Subak Bali sudah diakui sebagai warisan dunia oleh Unesco. Pengakuan tersebut terwujud setelah perjuangan pemerintah Indonesia selama 12 tahun. Pengusulan untuk kategori ini bukanlah perkara yang mudah karena diperlukan penelitian mendalam melalui pendekatan multi disiplin ilmu seperti arkeologi, antropologi, arsitektur lansekap, geografi, ilmu lingkungan, dan beberapa ilmu terkait lainnya (Kemdikbud).
Pengakuan Unesco itu tentu saja, karena dalam pengelolaan Subak di Bali, tidak hanya menata kawasan terasiring persawahannya saja, tetapi juga mengelola dan mempertahankan sistem rekayasa ruangnya, sistem budaya. Mempertahankan sistem pengairan tradisional yang diatur dalam kacamata adat, kearifan tradisional Bali.
Berkaca pada Subak Bali, maka kawasan saujana-saujana budaya di wilayah Indonesia lainnya, semestinya juga memperhatikan, apa yang sudah dikerjakan pada Subak di Bali.
Di Maluku, Banda Naira, sudah diusulkan sebagai warisan dunia sejak tahun 2005, namun hingga kini masih belum jelas kabarnya, bahkan semakin kabur kejelasannya. Namun memang kita perlu evaluasi.
Menata Kawasan kota Kolonial Banda Naira, jika melihatnya sebagai sebuah saujana budaya, maka pengelolaan bukan hanya pada bangunan-bangunan tinggalan kolonialnya. Itupun juga belum seluruhnya dilakukan secara optimal. Namun yang perlu dikelola, ditata juga lingkungannya dan bentang alamnya.
Secara menyeluruh melingkupi seluruh kawasan kota, buka hanya sebagaian-sebagian tinggalan bangunan kolonialnya saja. Jika kawasan saujana budaya, bentang budaya kota Kolonial Banda Naira, bisa dilahirkan kembali sangat besar kemungkinannya Banda Naira bisa diakui sebagai warisan dunia.
Memang perlu dibuat kawasan khusus untuk di Pulau Nias, mewakili saujana budaya pada masa kehidupan megalitik. Jadi tidak bercampur antara obyek dan lingkungan megalitik dengan pemukiman-pemukiman warga yang sudah terlihat modern.
Maksud saya, perlu dipertimbangkan, jika ingin menjadikan saujana budaya di Pulau Banda, yakni bentang budaya Kota Kolonial Banda Naira, perhatian pengelolaan dan pembangunan seluruhnya difokuskan untuk Banda Naira, secara bertahap dan terfokus.
Tidak bangun di sana, bangun di sini, sedikit-sedikit namun hasilnya tidak begitu tampak dan durasi waktu yang seakan berjalan pelan.

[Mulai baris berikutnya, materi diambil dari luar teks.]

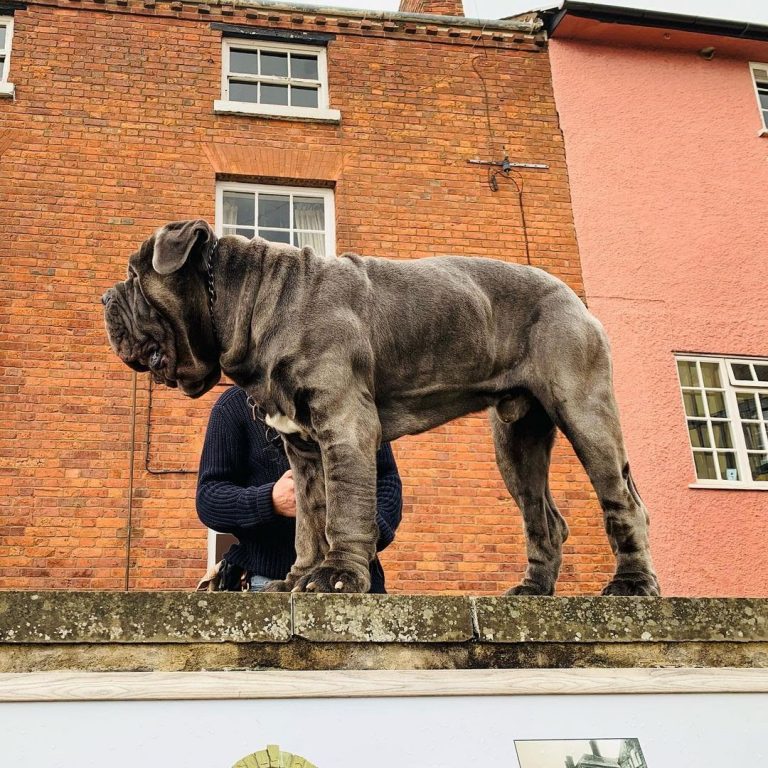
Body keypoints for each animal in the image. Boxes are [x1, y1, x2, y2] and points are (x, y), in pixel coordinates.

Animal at [103, 219, 660, 596]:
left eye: (134, 275)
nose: (106, 297)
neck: (254, 300)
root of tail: (571, 296)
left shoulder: (345, 425)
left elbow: (345, 510)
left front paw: (336, 578)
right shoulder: (304, 451)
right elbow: (310, 521)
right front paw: (297, 578)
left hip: (584, 412)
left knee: (623, 500)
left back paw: (633, 585)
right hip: (516, 441)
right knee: (543, 518)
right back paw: (533, 590)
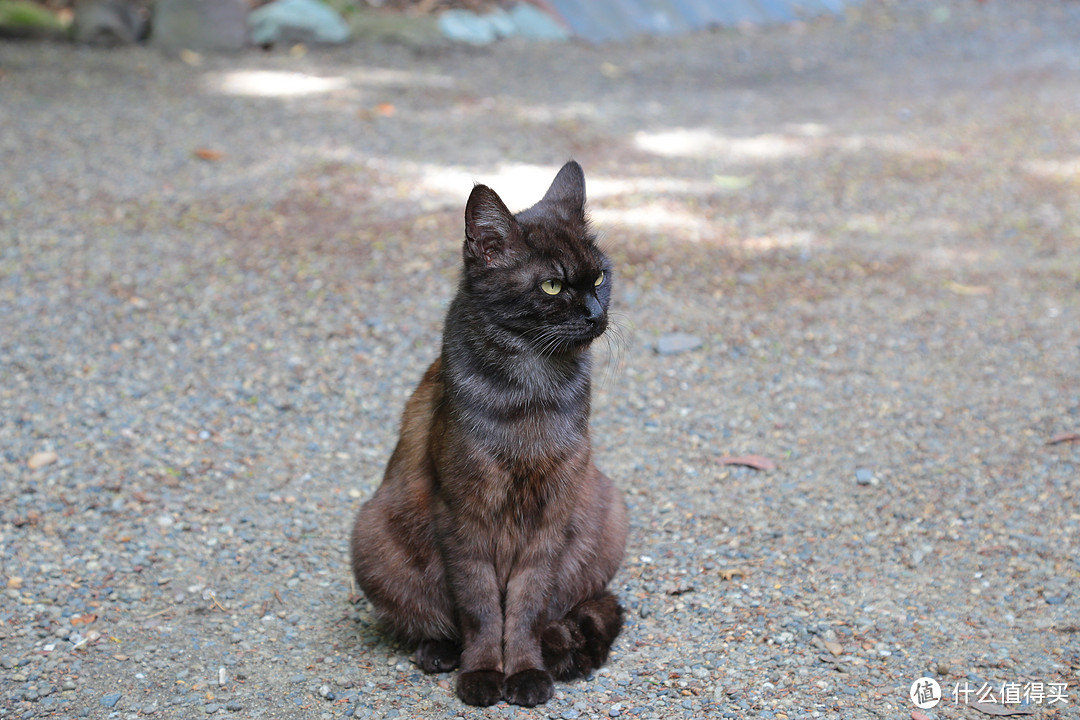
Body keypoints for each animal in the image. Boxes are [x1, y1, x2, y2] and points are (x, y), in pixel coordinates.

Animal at [349, 160, 630, 708]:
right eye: (552, 286)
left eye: (599, 278)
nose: (595, 314)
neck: (532, 394)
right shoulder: (464, 514)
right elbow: (480, 607)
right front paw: (481, 674)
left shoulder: (550, 515)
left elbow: (525, 607)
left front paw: (525, 673)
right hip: (372, 536)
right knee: (435, 619)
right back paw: (440, 651)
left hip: (608, 514)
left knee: (569, 608)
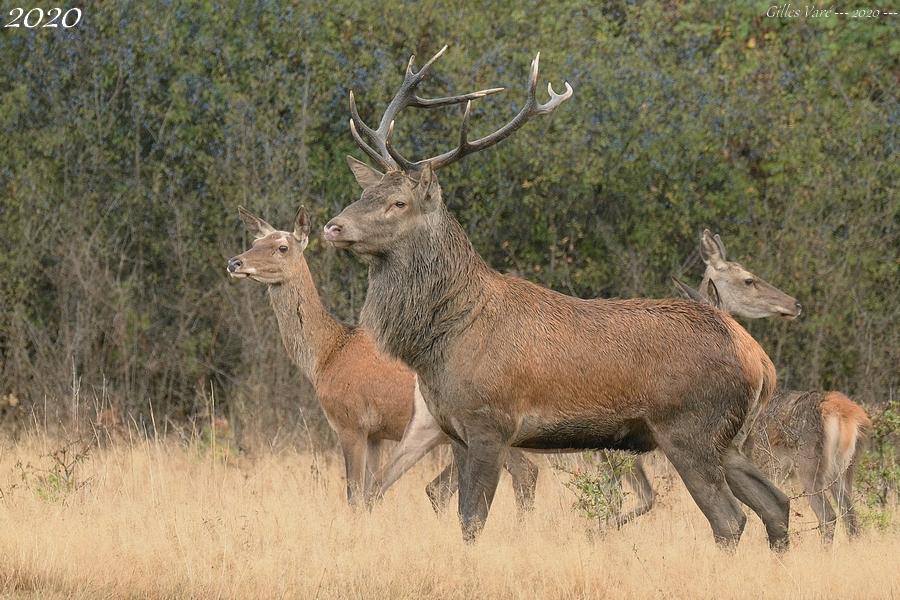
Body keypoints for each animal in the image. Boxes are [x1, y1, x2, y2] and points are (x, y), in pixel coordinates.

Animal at [229, 207, 536, 510]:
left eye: (282, 247)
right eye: (255, 241)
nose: (235, 262)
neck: (326, 356)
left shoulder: (351, 422)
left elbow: (354, 495)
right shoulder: (376, 434)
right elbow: (369, 491)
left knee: (522, 472)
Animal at [324, 44, 788, 548]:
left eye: (398, 203)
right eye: (365, 192)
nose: (333, 227)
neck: (440, 341)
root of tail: (760, 360)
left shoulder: (490, 422)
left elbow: (473, 519)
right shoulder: (455, 429)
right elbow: (461, 517)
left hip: (690, 428)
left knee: (730, 519)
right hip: (731, 439)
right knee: (777, 505)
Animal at [668, 230, 872, 544]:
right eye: (748, 280)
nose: (794, 304)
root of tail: (852, 417)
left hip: (810, 466)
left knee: (828, 516)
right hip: (845, 470)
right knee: (852, 518)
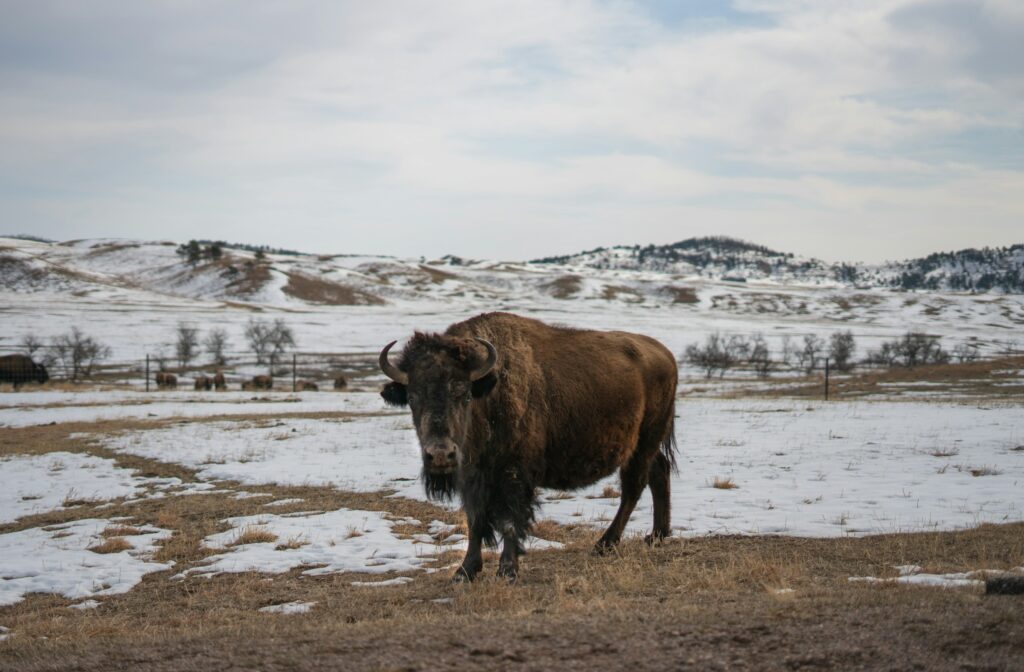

Demikian juga potensi saujana budaya di wilayah lain. Artinya memang dibutuhkan skala prioritas. Pemerintahlah yang menyusun renstra dan skala prioritas dalam membuat program pengelolaan warisan budaya.
Namun intinya, berbagai warisan budaya dalam bentang alam yang potensial sebagai saujana budaya perlu mendapat perhatian serius dan fokus dalam pelaksanaan pembangunannya.